The testing and characterization of organic electronic devices is becoming an increasingly important aspect of this growing sector, and the United Kingdom’s National Physical Laboratory (NPL) is gearing up to play a key role in developing equipment and techniques to meet the demand.
The NPL is focused on metrology for almost all aspects of industry and started a project three years ago focusing on organic electronics, as part of the National Measurement System project.
The remit of the project has now been extended and with a £ 1.5 million grant (about $2.5 million) NPL has gathered a multidisciplinary team of 15 researchers covering materials science, electronics and chemistry at its Teddington, England, base. According to project leader Craig Murphy (picture right), that team can also call on other expertise within NPL "to develop metrology techniques and support the development of organic electronics efforts of U.K. industry in collaboration with academia where relevant."

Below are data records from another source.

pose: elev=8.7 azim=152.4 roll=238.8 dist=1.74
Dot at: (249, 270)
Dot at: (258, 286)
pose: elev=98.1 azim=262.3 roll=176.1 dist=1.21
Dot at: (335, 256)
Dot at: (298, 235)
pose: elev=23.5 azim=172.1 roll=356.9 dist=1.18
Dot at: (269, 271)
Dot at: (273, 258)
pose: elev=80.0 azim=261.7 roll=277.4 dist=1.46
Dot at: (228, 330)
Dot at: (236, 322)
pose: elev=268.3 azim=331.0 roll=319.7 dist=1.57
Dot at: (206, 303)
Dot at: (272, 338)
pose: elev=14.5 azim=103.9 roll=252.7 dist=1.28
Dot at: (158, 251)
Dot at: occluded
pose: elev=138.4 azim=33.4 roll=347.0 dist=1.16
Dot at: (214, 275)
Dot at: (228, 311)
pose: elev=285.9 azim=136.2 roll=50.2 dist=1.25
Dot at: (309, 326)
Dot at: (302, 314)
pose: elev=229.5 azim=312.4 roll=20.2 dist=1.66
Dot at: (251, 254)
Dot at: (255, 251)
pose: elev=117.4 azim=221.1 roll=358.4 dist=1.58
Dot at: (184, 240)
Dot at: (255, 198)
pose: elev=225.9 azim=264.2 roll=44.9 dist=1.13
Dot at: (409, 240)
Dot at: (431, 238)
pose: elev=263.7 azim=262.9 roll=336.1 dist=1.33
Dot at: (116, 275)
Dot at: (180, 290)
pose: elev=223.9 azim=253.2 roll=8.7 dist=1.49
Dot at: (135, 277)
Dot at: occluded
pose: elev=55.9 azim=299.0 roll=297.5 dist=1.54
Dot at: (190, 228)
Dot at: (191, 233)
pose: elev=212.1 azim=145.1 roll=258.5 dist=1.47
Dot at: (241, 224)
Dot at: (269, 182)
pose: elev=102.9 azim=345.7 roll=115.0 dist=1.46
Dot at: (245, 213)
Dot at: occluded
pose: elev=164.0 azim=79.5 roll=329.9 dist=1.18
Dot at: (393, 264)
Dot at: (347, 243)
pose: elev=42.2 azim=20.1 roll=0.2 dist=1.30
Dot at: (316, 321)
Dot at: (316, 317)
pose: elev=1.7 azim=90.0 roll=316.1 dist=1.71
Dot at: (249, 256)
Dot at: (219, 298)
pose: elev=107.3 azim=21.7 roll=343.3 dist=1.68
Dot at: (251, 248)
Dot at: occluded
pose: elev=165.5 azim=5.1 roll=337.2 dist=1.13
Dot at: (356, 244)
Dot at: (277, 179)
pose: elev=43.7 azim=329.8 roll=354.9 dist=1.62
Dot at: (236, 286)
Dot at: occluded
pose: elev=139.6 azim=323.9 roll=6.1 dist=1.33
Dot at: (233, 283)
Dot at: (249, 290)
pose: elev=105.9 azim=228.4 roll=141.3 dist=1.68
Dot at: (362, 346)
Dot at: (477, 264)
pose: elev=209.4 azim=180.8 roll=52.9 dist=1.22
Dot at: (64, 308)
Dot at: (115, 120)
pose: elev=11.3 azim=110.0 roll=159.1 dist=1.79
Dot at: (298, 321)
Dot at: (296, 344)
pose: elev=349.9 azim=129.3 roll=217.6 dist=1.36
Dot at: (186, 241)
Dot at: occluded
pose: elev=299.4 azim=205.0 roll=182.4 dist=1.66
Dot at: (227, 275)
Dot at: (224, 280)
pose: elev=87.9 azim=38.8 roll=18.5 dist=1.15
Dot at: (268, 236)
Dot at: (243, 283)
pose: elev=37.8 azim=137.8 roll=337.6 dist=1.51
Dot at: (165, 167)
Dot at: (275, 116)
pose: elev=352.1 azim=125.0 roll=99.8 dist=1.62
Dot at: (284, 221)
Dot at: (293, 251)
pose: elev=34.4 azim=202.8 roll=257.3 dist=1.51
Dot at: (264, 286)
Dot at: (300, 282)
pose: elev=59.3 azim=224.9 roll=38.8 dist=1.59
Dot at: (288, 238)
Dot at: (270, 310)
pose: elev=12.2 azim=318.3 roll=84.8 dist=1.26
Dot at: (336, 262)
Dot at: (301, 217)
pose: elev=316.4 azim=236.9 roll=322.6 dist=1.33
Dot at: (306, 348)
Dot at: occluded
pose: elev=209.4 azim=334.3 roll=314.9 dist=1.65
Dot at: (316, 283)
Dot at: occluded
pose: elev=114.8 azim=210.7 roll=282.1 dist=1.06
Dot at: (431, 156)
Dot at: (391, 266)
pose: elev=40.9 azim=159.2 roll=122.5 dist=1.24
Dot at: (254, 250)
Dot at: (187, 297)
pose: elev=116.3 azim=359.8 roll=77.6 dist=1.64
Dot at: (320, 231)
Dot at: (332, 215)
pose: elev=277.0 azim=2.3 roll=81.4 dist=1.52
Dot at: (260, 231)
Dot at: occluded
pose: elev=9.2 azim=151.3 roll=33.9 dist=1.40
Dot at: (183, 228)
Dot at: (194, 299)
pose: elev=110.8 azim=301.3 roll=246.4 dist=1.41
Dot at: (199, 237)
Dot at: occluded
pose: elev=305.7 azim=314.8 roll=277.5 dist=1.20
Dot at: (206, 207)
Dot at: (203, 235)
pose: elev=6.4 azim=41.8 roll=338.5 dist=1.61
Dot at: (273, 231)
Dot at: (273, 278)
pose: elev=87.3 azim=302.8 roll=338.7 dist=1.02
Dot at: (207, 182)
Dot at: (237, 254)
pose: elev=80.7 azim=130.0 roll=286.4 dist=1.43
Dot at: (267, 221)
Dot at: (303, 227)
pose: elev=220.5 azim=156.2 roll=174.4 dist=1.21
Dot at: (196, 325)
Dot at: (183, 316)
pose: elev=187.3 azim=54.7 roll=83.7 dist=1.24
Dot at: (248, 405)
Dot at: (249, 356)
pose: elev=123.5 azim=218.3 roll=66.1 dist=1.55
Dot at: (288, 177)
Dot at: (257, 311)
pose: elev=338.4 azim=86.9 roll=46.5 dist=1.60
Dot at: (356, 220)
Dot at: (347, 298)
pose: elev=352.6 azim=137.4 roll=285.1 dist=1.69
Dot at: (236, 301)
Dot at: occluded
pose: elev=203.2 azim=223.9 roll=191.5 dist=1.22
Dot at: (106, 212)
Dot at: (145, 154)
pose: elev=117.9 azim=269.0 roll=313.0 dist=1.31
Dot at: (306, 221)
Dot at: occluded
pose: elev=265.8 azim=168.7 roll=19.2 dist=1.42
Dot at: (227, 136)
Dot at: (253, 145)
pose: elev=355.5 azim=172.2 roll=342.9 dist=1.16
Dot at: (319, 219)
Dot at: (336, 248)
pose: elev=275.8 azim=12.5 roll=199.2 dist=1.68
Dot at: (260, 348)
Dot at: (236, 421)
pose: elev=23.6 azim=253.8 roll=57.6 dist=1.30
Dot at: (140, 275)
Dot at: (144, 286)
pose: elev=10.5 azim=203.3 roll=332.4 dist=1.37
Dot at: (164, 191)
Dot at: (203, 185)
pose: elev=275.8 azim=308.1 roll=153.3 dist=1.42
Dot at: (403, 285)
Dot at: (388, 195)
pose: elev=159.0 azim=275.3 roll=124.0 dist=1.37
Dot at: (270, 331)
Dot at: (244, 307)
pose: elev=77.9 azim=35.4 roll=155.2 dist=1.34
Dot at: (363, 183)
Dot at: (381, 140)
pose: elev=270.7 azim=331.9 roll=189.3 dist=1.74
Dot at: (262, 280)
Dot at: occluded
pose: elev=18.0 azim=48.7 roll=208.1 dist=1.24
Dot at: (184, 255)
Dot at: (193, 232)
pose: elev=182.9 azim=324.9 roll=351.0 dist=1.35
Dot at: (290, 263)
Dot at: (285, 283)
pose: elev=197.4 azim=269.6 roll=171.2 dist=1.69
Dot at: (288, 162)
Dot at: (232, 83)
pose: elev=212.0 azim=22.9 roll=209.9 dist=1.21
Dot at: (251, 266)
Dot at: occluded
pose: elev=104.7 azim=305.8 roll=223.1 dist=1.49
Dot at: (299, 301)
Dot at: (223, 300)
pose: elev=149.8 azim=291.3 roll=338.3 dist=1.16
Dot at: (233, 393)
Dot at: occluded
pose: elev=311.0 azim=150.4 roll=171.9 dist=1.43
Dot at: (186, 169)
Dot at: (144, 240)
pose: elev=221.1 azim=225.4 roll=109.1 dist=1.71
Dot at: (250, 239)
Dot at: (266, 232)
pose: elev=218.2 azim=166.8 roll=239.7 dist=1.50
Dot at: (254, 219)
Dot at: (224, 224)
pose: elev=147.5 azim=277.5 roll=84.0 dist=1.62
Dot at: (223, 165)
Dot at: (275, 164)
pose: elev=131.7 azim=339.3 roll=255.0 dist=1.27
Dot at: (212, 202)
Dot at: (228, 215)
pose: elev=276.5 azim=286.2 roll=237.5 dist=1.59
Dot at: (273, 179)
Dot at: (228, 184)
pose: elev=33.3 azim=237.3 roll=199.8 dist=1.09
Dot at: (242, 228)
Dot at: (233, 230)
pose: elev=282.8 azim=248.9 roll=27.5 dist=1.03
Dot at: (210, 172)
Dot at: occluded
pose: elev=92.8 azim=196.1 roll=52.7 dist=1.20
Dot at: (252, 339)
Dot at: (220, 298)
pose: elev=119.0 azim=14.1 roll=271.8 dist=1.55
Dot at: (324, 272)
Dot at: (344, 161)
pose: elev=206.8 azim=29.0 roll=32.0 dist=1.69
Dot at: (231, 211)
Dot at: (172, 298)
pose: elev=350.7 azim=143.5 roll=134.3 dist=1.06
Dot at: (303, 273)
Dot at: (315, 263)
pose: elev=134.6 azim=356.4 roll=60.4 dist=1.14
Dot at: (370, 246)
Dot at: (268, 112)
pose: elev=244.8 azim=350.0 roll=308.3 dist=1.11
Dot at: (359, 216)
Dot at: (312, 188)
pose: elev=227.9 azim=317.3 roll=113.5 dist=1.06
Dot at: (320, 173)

Quoting figures from IDTechEx (Cambridge, England), a leading market tracker of developments in printed and related electronics technologies, Murphy maintains the potential global market is expected to be worth £15 billion by 2015 (about $25 billion). He defines the sector involved as organic and printed organic electronics, excluding devices relying on conventional inorganic semiconductors.
Murphy said that organic electronics, also referred to sometimes as plastic electronics, is emerging fast because it can affect a number of markets that have not yet been fully exploited by semiconductors including: solar energy, smart packaging, medical diagnostics, displays and lighting. "Parts of the electronics industry are starting to move away from expensive silicon-based components in favor of cheaper, more flexible organic alternatives," said Murphy.
But he warned that there a numerous challenges to overcome, including the determination of the chemical, optical and electrical nature of organic nanostructures, the characterization and control of surface chemistry and surface energy for controlling patterning and printing, and the development of accurate bulk charge transport measurements and models.
"This is where we come in, since the sector needs the expertise of the metrological community. Our organic electronics team aims at understanding the fundamental science of organic electronics. "We analyze thin films of materials and conduct electrical measurements of devices, for example the characterization of diodes for LEDs."
Specifically, the team is focusing on areas such as photovoltaics. One group is working towards characterizing the nature of solar cell structures and examining their optoelectronic properties and printing deposition of organic materials. Another group is looking into how improvements in material patterning can be achieved through improvements in characterization and process control.